When sales at traditional brick-and-mortar stores came in lower than expected following the 2016 holiday season, many industry experts claimed it was further proof of the negative impact of online shopping on in-store retail. The prevailing wisdom was that the increase in online shopping would hasten the evolution of retail from focusing on store-based sales to more of a reliance on ecommerce.
The fact that in-store holiday sales increased by only 1.4% over 2015’s numbers while online sales jumped by 14% compared to the prior year had many alarmists shouting that the battle of retail vs. online shopping had been won and retail sales jobs would go the way of the milkman. This simply isn’t true. While the evolution of retail is slowly inching toward ecommerce, retail employment is still projected to expand at a rate of 7% from now through 2024.

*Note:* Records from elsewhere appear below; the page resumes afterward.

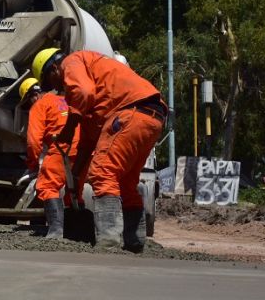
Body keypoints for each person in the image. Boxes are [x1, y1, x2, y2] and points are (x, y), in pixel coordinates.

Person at [32, 49, 166, 252]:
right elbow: (87, 142)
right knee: (126, 181)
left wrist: (68, 130)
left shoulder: (71, 61)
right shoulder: (97, 95)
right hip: (153, 116)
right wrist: (75, 176)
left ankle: (109, 241)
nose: (56, 89)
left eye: (51, 83)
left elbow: (83, 92)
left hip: (130, 111)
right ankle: (135, 241)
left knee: (103, 173)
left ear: (54, 69)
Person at [19, 77, 82, 239]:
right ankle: (76, 232)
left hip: (62, 148)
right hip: (83, 149)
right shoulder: (64, 100)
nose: (29, 107)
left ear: (32, 96)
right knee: (73, 190)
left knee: (47, 186)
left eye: (27, 104)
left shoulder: (39, 105)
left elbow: (33, 142)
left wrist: (33, 164)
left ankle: (55, 232)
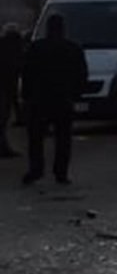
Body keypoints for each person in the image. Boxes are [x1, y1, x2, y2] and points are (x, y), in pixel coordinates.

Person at [21, 14, 88, 185]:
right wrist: (75, 95)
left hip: (39, 100)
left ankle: (36, 170)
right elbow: (81, 75)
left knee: (36, 138)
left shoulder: (36, 48)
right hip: (63, 100)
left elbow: (26, 73)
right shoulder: (73, 48)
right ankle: (61, 173)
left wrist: (26, 97)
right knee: (63, 139)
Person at [0, 23, 25, 157]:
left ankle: (3, 146)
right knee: (3, 118)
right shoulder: (17, 47)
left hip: (5, 85)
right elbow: (20, 65)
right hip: (8, 85)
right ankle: (3, 148)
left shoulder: (3, 45)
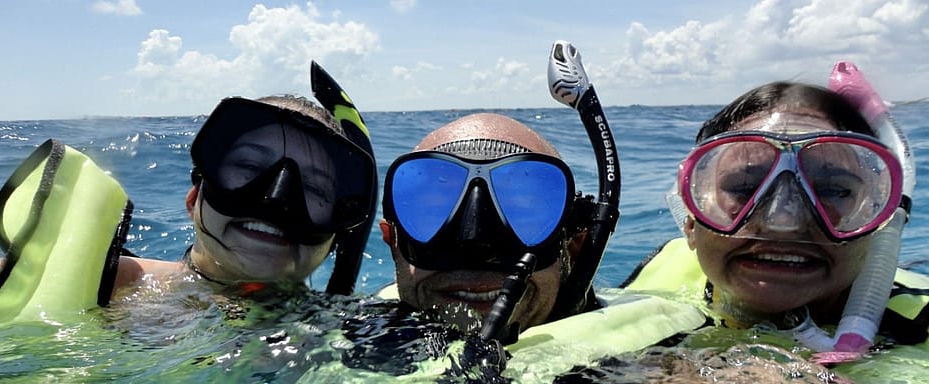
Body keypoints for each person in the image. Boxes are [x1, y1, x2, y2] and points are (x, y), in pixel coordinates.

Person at [0, 92, 377, 325]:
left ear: (338, 235)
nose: (275, 200)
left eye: (316, 189)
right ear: (193, 199)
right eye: (249, 168)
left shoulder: (350, 331)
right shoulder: (111, 287)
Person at [623, 80, 929, 351]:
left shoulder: (919, 327)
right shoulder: (653, 279)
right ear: (691, 220)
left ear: (878, 220)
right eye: (744, 186)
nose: (783, 222)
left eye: (832, 190)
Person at [377, 112, 597, 337]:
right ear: (392, 239)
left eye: (519, 212)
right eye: (435, 211)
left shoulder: (627, 365)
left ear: (573, 247)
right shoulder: (352, 336)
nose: (475, 243)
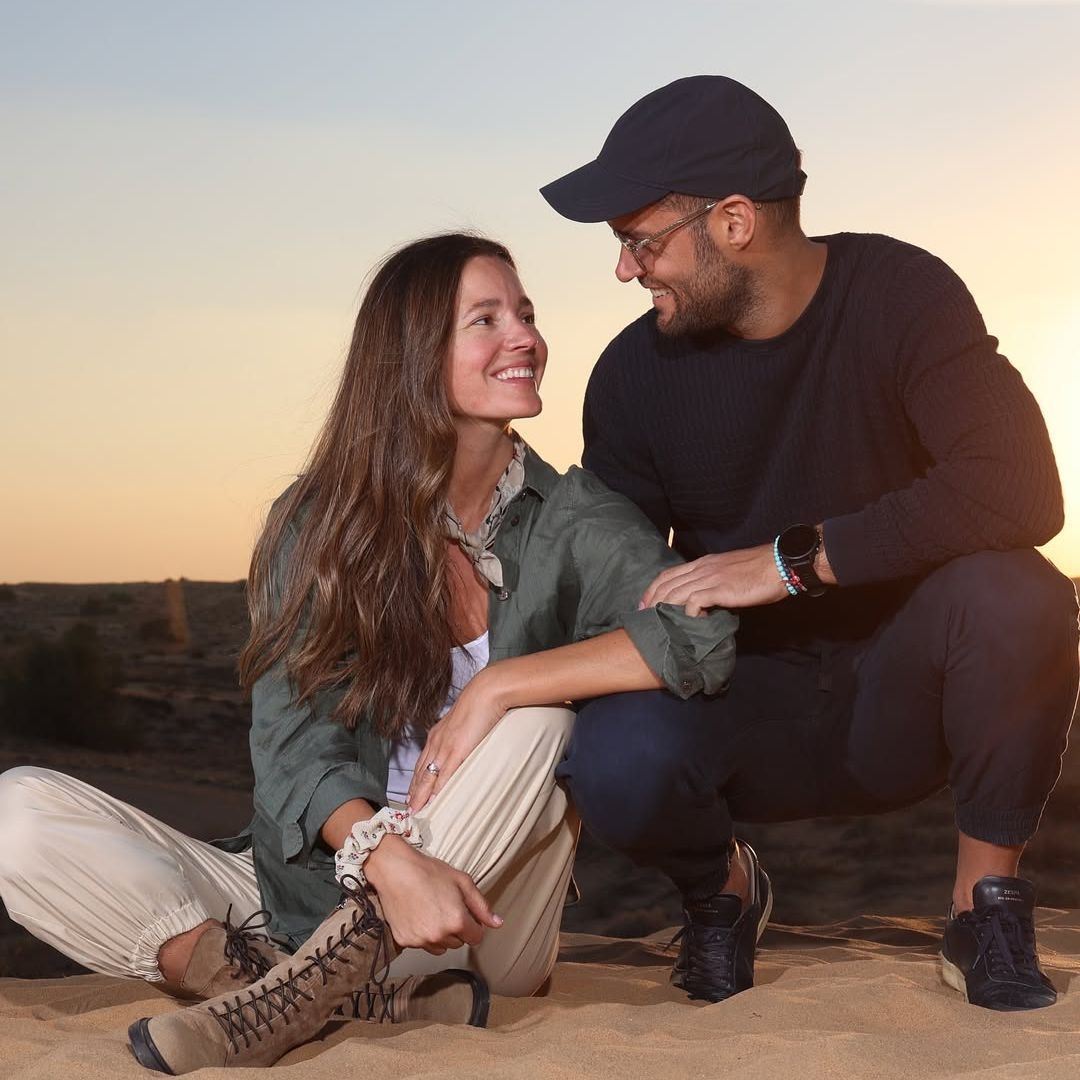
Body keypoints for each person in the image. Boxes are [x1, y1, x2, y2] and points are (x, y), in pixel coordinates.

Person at [0, 233, 737, 1072]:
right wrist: (385, 860)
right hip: (305, 899)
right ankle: (282, 984)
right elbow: (290, 741)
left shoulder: (572, 516)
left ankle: (287, 998)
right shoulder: (322, 521)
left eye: (526, 314)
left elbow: (700, 634)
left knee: (539, 723)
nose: (524, 337)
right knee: (18, 815)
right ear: (413, 355)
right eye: (486, 319)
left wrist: (500, 684)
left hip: (475, 925)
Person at [540, 75, 1079, 1012]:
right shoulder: (631, 376)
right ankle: (723, 893)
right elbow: (617, 581)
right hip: (741, 703)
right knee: (611, 751)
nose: (626, 270)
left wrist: (792, 561)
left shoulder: (903, 293)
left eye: (639, 241)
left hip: (907, 698)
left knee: (1022, 591)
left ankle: (981, 903)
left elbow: (1018, 486)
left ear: (736, 221)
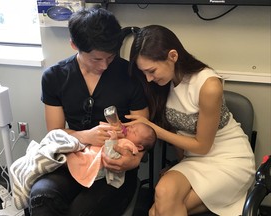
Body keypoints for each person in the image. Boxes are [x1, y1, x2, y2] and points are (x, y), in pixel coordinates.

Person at [29, 6, 149, 216]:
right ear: (74, 45)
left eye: (110, 58)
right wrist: (86, 136)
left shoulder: (131, 75)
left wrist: (134, 160)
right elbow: (54, 133)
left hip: (115, 167)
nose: (104, 65)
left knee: (81, 212)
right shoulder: (55, 77)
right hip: (74, 160)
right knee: (42, 198)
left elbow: (143, 131)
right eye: (96, 59)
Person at [126, 25, 255, 216]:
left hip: (229, 160)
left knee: (157, 212)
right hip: (192, 160)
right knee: (162, 192)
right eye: (144, 72)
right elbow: (179, 132)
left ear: (173, 56)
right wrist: (179, 165)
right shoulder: (163, 84)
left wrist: (152, 128)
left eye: (151, 71)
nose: (148, 78)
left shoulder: (208, 85)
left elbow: (202, 146)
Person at [67, 122, 156, 188]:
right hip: (87, 147)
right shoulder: (122, 136)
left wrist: (112, 140)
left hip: (102, 169)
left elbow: (113, 156)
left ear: (139, 147)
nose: (130, 129)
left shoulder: (128, 145)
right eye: (132, 126)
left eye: (134, 133)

Since its inception, ecommerce has steadily increased in popularity and taken up a larger percentage of total retail sales with each passing year. However, it’s important to keep in mind that online shopping still only accounts for approximately 8.7% of retail sales worldwide. In the US, that number is a bit lower at 8.4%, but that doesn’t mean the impact of online shopping on retail has been reduced in any way.
Since 1999, online sales have grown each year at an average clip of 16.45%. It’s clear that ecommerce will continue to slowly eat into more and more business at brick-and-mortar stores. With the rise of smartphones, more shoppers now have instant access to retailers, and mobile’s influence on the retail climate is still in its infancy. By 2020, online shopping is forecast to make up 15% of total retail sales. While that’s a significant number, it also means that 85% of retail transactions will still be done the old fashioned way.

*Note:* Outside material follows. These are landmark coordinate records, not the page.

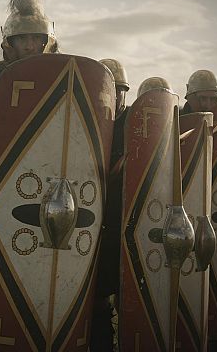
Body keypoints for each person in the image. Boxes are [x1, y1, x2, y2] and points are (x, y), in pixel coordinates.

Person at [91, 58, 130, 352]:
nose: (115, 96)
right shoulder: (86, 121)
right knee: (96, 297)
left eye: (120, 90)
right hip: (90, 222)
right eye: (110, 89)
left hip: (123, 222)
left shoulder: (135, 125)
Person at [0, 0, 57, 96]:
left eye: (37, 37)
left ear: (47, 42)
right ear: (10, 43)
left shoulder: (62, 75)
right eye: (22, 38)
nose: (29, 47)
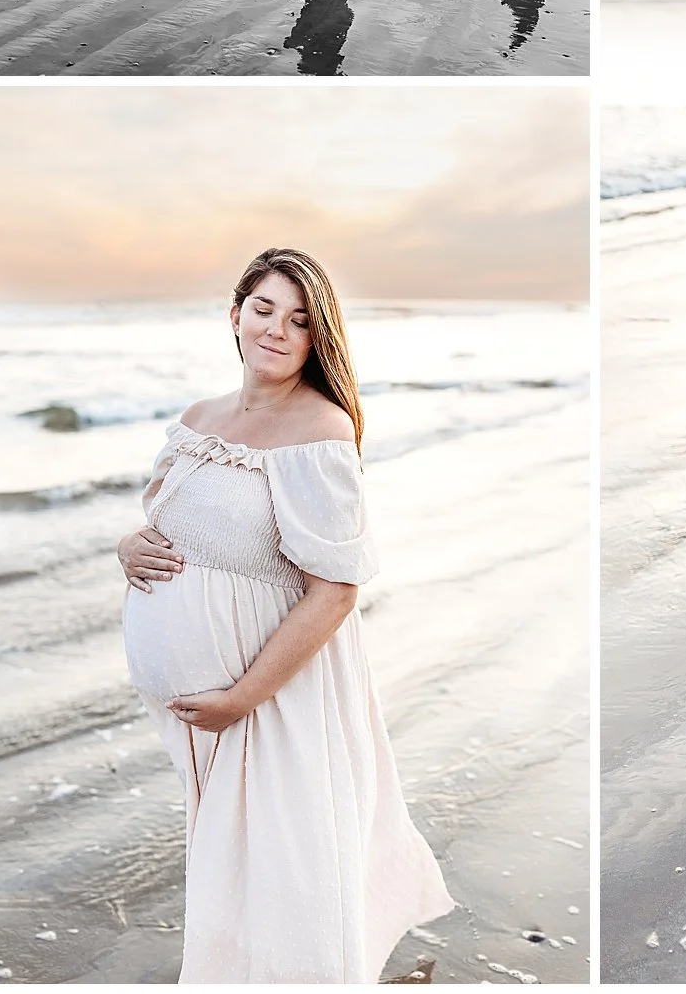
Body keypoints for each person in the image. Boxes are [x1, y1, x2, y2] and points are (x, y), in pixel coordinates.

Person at [116, 248, 454, 981]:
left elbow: (335, 590)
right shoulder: (198, 420)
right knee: (234, 870)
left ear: (316, 338)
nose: (277, 328)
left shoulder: (319, 431)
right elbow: (169, 524)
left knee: (283, 876)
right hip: (202, 714)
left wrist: (242, 697)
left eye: (299, 320)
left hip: (272, 696)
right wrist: (126, 546)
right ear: (234, 314)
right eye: (264, 309)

In addition to weathering the impact of online shopping on retail sales, many businesses must also adjust to demographics that are constantly in flux. This could represent much needed good news for many retailers. The three customer segments that will contribute most to sales growth display different behaviors and shopping tendencies, but all three offer significant opportunity for merchants to make up lost ground.
Households led by people over the age of 55 number more than 47 million and account for the majority of spending growth in critical categories like food (92%), housewares (73%), and apparel (56%) according to a 2013 McKinsey Global Institute analysis. However, although baby boomers will drive significant growth, they have a tendency to spend disposable income on services and experiences instead of physical products.

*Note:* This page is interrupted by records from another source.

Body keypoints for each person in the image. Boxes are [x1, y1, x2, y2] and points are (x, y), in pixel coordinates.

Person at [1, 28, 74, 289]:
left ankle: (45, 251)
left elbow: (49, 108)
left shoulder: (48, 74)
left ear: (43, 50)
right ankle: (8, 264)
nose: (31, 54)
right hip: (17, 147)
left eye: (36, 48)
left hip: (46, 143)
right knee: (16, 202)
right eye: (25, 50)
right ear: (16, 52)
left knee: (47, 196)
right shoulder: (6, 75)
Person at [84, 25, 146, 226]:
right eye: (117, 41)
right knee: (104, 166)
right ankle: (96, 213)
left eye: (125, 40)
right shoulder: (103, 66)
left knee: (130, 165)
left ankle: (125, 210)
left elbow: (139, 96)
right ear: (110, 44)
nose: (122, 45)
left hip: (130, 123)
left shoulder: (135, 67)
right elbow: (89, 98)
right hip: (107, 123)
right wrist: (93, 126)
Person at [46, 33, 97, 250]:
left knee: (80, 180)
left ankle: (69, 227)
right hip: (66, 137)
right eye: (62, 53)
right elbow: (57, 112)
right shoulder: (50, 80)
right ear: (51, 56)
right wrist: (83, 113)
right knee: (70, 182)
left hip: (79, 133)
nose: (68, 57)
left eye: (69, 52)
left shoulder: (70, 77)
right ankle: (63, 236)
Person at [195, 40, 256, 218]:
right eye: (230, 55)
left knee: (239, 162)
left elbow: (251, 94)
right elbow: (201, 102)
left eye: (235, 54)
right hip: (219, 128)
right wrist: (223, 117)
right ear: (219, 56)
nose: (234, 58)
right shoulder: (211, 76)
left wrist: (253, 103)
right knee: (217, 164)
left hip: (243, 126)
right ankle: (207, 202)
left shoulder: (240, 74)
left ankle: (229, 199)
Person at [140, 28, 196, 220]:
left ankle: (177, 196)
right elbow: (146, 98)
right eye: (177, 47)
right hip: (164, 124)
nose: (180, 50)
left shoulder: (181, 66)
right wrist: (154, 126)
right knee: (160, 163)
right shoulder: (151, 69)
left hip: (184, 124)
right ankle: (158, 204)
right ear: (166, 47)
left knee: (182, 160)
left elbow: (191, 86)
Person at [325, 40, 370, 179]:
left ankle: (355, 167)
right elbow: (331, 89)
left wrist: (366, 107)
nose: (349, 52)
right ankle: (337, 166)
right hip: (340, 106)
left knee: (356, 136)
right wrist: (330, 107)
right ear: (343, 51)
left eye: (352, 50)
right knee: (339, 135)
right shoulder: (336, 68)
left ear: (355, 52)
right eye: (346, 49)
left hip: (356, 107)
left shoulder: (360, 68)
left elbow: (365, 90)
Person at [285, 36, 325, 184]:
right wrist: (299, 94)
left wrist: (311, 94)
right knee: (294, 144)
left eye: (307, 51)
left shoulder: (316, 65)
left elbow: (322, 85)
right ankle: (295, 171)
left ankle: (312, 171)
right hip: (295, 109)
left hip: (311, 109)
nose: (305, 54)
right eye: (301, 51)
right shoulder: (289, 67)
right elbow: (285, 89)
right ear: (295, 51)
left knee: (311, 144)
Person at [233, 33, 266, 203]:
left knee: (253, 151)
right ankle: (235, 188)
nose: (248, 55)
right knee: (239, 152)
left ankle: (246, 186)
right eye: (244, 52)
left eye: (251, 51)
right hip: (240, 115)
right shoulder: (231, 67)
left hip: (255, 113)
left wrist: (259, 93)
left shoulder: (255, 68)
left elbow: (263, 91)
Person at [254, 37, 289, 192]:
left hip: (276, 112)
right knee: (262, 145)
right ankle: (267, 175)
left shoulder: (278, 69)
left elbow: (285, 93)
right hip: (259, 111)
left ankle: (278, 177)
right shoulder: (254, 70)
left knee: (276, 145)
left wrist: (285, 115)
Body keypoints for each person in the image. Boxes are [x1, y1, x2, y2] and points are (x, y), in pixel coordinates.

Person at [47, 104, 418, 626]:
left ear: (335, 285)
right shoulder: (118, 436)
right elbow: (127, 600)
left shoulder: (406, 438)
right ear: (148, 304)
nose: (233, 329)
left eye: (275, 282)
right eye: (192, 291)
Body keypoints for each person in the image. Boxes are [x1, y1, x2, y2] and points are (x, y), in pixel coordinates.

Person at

Spending by Hispanic consumers is forecast to double by 2022, making up almost 20% of total retail spending. This substantial growth offers opportunities for retailers because Hispanics spend at least 1.5x more on children’s apparel, footwear, and fresh food. Savvy businesses have already begun marketing directly to Hispanic shoppers, and more merchants will (and should) follow suit.
As 15% of US consumers, millennials are another customer segment whose purchasing power and influence is growing. These shoppers will account for 30%+ of total spending by 2020 and, as the first generation that grew up with the Internet, social media, and smartphones, their buying behavior will play a huge part in determining the future of brick-and-mortar retail vs. online shopping.
In the ongoing showdown of traditional retail vs. online shopping, there have definitely been winners and losers. Retail sales jobs have been created and lost based on good or poor decisions by many storied brands who were either early adopters of ecommerce or slow to see the writing on the wall. A quick look at a list of the top ten US retailers from 1990 and 2012 show the impact on companies that embraced the ecommerce model (Amazon) as opposed to brands that did not (Kmart, Sears).
As the evolution of retail continues and more businesses move to a multichannel (or omnichannel) approach, many retail sales jobs could potentially be impacted. It must be noted, though, that other retail employment opportunities will be created: more shipping/receiving specialists will be required to fulfill and deliver orders, software developers will be in demand to create and maintain ecommerce sites, and customer service representatives will be needed to field calls and online chats from customers. The retail career path will still be a viable one, but the continued evolution of retail may necessitate a different set of skills in the future.